**SELECTED TEXT**:
• • •
Employers, Don’t Ignore COVID Just Because the Vax-or-Test ETS Is Gone
By Fiona W. Ong - Shawe Rosenthal LLP
February 17, 2022
Although the Occupational Safety and Health Administration’s attempt to issue a general workplace COVID standard was unsuccessful, employers should not assume that they are off the hook with regard to COVID preventative measures, as one company recently learned.
The U.S. Department of Labor recently issued a press release to announce its citation of an auto-parts supplier for failing to protect its workers against COVID-19 in the workplace. This press release effectively warns other employers to comply with CDC and OSHA workplace guidance on COVID-19 prevention and remediation. Although there is no current COVID-specific standard, OSHA is making good on its commitment to use existing standards, including the General Duty clause, which requires employers to provide a work environment “free from recognized hazards that are causing or are likely to cause death or serious physical harm.”
• • •
**INFORMATION SHOWN**:
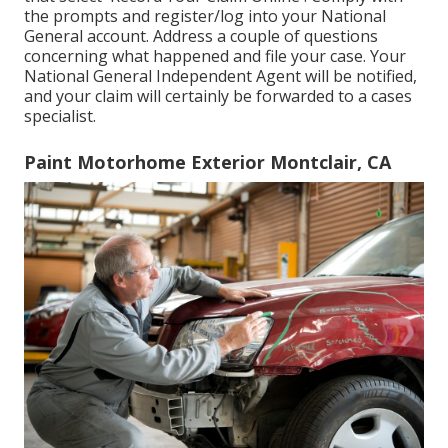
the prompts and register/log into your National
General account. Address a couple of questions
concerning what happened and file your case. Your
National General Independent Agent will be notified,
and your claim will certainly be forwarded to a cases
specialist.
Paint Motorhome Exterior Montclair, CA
• • •
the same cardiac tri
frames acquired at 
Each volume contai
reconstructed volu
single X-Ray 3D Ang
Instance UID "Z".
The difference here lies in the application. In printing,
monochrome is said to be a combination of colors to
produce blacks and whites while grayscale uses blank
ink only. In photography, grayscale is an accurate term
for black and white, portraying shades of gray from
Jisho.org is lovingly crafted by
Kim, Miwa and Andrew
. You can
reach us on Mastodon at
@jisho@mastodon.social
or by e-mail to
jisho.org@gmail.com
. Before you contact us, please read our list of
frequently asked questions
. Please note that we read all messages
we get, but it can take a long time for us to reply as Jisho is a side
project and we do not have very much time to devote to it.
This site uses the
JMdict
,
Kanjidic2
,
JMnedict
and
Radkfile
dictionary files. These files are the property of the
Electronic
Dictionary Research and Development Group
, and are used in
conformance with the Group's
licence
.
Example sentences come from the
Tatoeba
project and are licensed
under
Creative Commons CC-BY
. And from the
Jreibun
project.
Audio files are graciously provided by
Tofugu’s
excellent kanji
• • •
**REQUIREMENT**: In the article about employers and COVID after the vax-or-test ETS, what does the General Duty clause require employers to provide? The lines aren't needed for this.

**ANSWER TO THE PROBLEM**: A work environment "free from recognized hazards that are causing or are likely to cause death or serious physical harm."